> [PROBLEM STATEMENT]
Search the entries for the word "person" and report each line that has it.

DATASET RECORDS below:

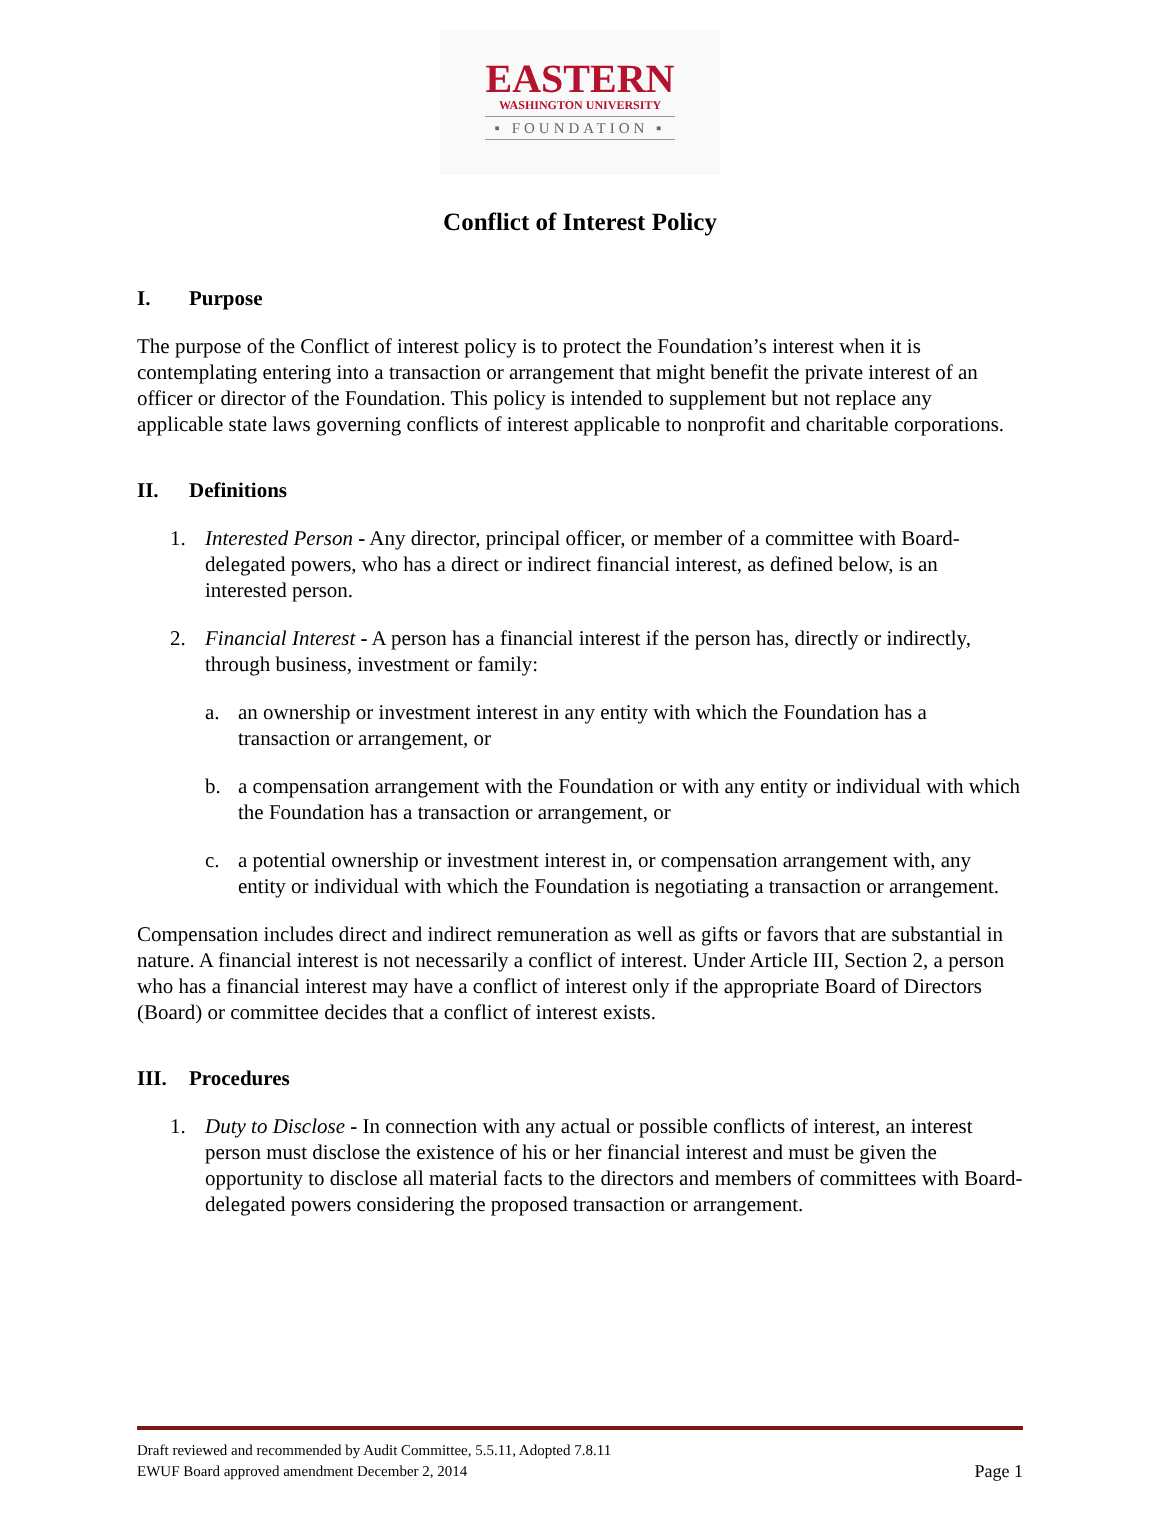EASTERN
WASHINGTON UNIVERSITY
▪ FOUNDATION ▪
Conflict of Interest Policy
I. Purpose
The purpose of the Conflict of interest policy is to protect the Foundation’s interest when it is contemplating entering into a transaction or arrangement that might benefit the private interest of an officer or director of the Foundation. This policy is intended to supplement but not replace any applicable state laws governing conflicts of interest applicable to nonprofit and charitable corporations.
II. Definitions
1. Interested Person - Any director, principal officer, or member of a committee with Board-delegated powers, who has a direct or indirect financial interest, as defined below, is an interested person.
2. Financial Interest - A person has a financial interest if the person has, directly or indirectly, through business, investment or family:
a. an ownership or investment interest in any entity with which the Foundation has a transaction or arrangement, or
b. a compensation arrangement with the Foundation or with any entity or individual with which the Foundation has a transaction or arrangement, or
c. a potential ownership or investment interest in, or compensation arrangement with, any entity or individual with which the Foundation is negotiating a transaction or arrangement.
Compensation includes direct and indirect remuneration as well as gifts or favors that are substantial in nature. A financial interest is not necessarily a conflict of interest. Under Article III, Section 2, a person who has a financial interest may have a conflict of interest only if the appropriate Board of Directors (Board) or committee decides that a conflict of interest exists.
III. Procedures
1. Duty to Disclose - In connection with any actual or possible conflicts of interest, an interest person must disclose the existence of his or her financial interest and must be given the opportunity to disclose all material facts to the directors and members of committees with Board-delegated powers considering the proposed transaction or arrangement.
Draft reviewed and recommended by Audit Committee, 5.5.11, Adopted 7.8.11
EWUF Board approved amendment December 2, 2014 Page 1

End of DATASET RECORDS.

> [TASK OUTPUT]
1. Interested Person - Any director, principal officer, or member of a committee with Board-delegated powers, who has a direct or indirect financial interest, as defined below, is an interested person.
2. Financial Interest - A person has a financial interest if the person has, directly or indirectly, through business, investment or family:
Compensation includes direct and indirect remuneration as well as gifts or favors that are substantial in nature. A financial interest is not necessarily a conflict of interest. Under Article III, Section 2, a person who has a financial interest may have a conflict of interest only if the appropriate Board of Directors (Board) or committee decides that a conflict of interest exists.
1. Duty to Disclose - In connection with any actual or possible conflicts of interest, an interest person must disclose the existence of his or her financial interest and must be given the opportunity to disclose all material facts to the directors and members of committees with Board-delegated powers considering the proposed transaction or arrangement.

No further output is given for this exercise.